BEGIN

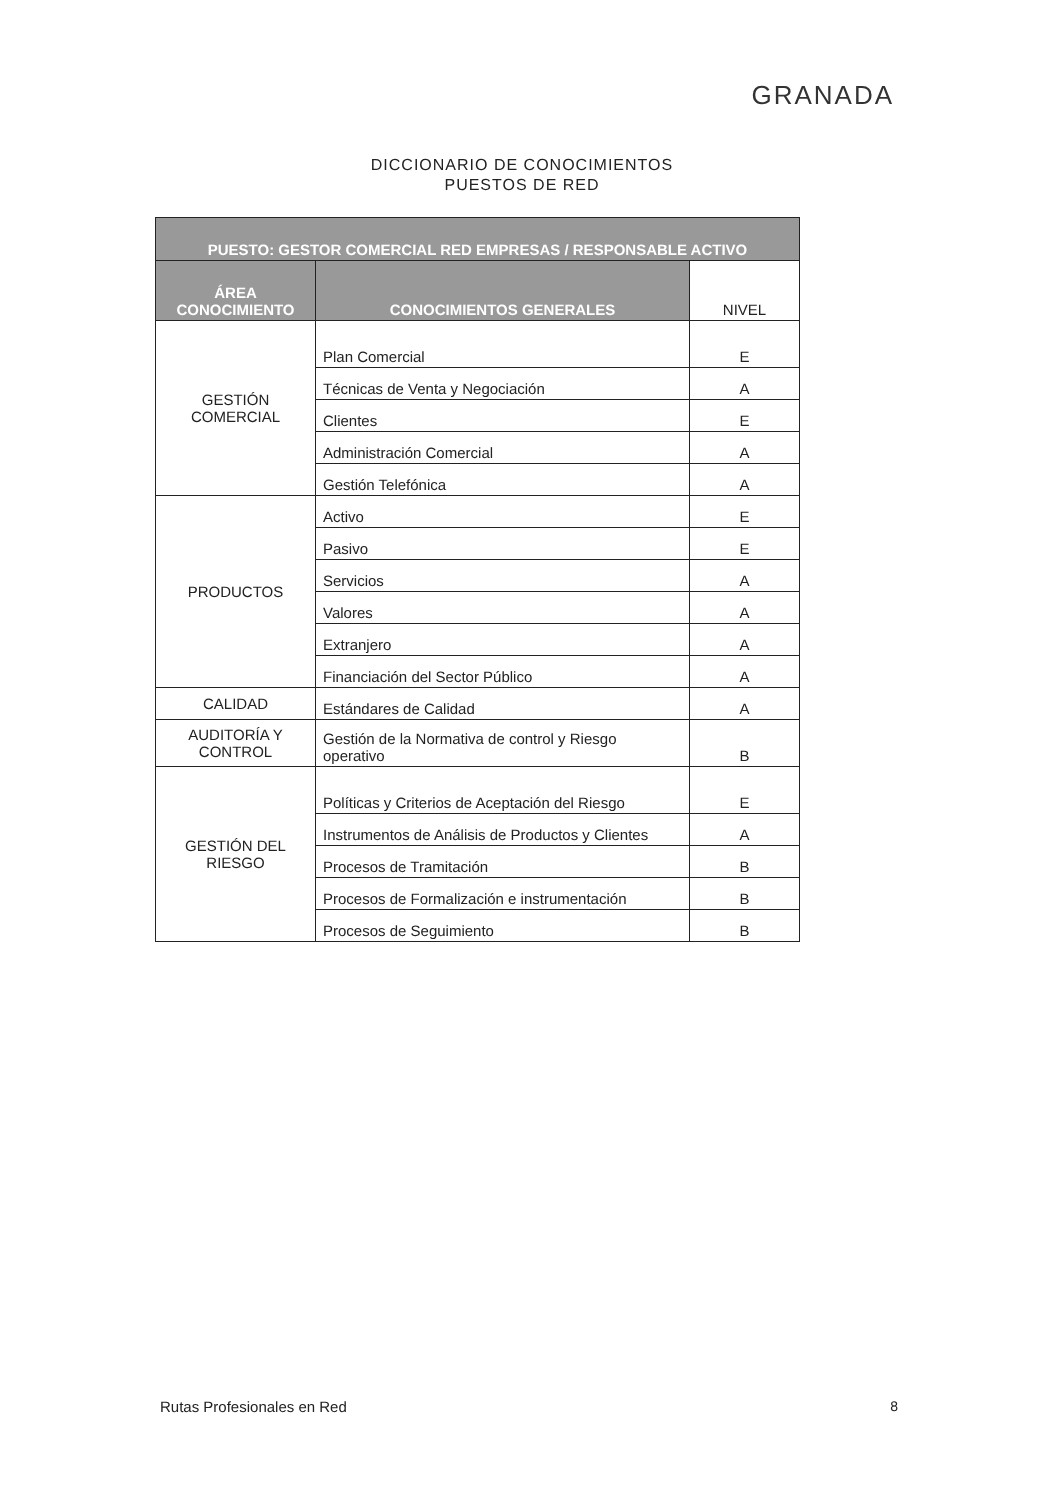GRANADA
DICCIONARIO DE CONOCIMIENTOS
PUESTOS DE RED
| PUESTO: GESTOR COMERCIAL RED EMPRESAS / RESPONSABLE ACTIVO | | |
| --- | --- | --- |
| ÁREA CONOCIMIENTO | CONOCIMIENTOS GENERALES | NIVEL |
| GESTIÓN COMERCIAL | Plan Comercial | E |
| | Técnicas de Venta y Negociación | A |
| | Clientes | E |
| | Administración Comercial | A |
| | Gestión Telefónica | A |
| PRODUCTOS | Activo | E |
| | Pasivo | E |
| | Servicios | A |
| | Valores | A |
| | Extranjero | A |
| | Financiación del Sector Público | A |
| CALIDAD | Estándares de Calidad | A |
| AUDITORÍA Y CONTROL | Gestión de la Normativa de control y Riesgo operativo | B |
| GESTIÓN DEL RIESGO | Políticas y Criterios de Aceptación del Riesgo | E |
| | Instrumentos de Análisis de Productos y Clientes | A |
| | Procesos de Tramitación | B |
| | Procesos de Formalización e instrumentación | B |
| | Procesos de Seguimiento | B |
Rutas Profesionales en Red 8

END

TASK DETAILS: Could you repeat the listing above exactly, omitting its pictures?

OUTPUT OF THE EXERCISE:
GRANADA
DICCIONARIO DE CONOCIMIENTOS
PUESTOS DE RED
| PUESTO: GESTOR COMERCIAL RED EMPRESAS / RESPONSABLE ACTIVO | | |
| --- | --- | --- |
| ÁREA CONOCIMIENTO | CONOCIMIENTOS GENERALES | NIVEL |
| GESTIÓN COMERCIAL | Plan Comercial | E |
| | Técnicas de Venta y Negociación | A |
| | Clientes | E |
| | Administración Comercial | A |
| | Gestión Telefónica | A |
| PRODUCTOS | Activo | E |
| | Pasivo | E |
| | Servicios | A |
| | Valores | A |
| | Extranjero | A |
| | Financiación del Sector Público | A |
| CALIDAD | Estándares de Calidad | A |
| AUDITORÍA Y CONTROL | Gestión de la Normativa de control y Riesgo operativo | B |
| GESTIÓN DEL RIESGO | Políticas y Criterios de Aceptación del Riesgo | E |
| | Instrumentos de Análisis de Productos y Clientes | A |
| | Procesos de Tramitación | B |
| | Procesos de Formalización e instrumentación | B |
| | Procesos de Seguimiento | B |
Rutas Profesionales en Red 8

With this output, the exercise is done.